#### [Provided passage]
◆ ◆ ◆ ◆ ◆ ◆ ◆
Any brand of 'Collectivist' or 'National' or 'Communitarian' Philosophy where individual civil rights are seriously suppressed and/or marginalized is not a 'democratic-dialectic' philosophy that is paying any serious attention to the 'founding fathers' of The United States of America (Tom Paine, Thomas Jefferson...) and/or their French and English Enlightenment brethrin (Locke, Smith, Hume, Diderot, Voltaire, Montesque, etc.)
Regarding the essential importance of the Enlightenment philosophers and particularly the founders of The American Constitution, I fully agree with the Anti-Communitarians -- it is just that I shake my head every time that they take these massive negative generalizations and then villify Hegel as 'the ultimate architect of everthing that is bad in the world today' -- the ultimate bad philosopher behind a hundred thousand manipulating and contriving politicians today who supposedly all have the same ultimate goal which is the ultimate 'Hegelian goal' of 'Communitarianism'. Or so this is what they keep seeming to argue over and over again, ad nauseum in ttheir blogsite/website.
And they say they are 'living outside of the dialectic'.
◆ ◆ ◆ ◆ ◆ ◆ ◆
#### [Directive A]
Rewrite the lines of the records so that "Kantor Gubernur" becomes "Kantor Bupati", keeping everything else the same. Leave the pictures out of your answer.

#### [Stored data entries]
◆ ◆ ◆ ◆ ◆ ◆ ◆
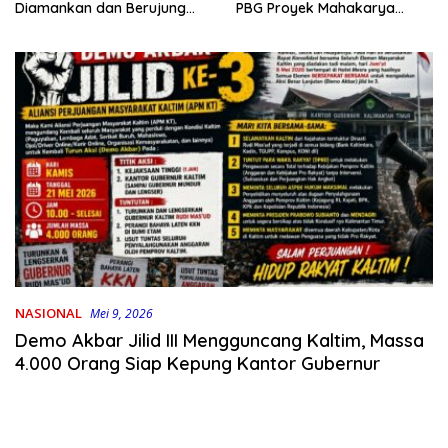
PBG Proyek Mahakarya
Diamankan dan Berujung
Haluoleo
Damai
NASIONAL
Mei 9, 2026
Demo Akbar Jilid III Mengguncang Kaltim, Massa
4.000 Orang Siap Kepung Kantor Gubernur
◆ ◆ ◆ ◆ ◆ ◆ ◆
#### [Directive B]
The passage on Hegel and Communitarianism names some French and English Enlightenment thinkers in parentheses. List them.

#### [Problem solution A]
PBG Proyek Mahakarya
Diamankan dan Berujung
Haluoleo
Damai
NASIONAL
Mei 9, 2026
Demo Akbar Jilid III Mengguncang Kaltim, Massa
4.000 Orang Siap Kepung Kantor Bupati

#### [Problem solution B]
Locke, Smith, Hume, Diderot, Voltaire, Montesque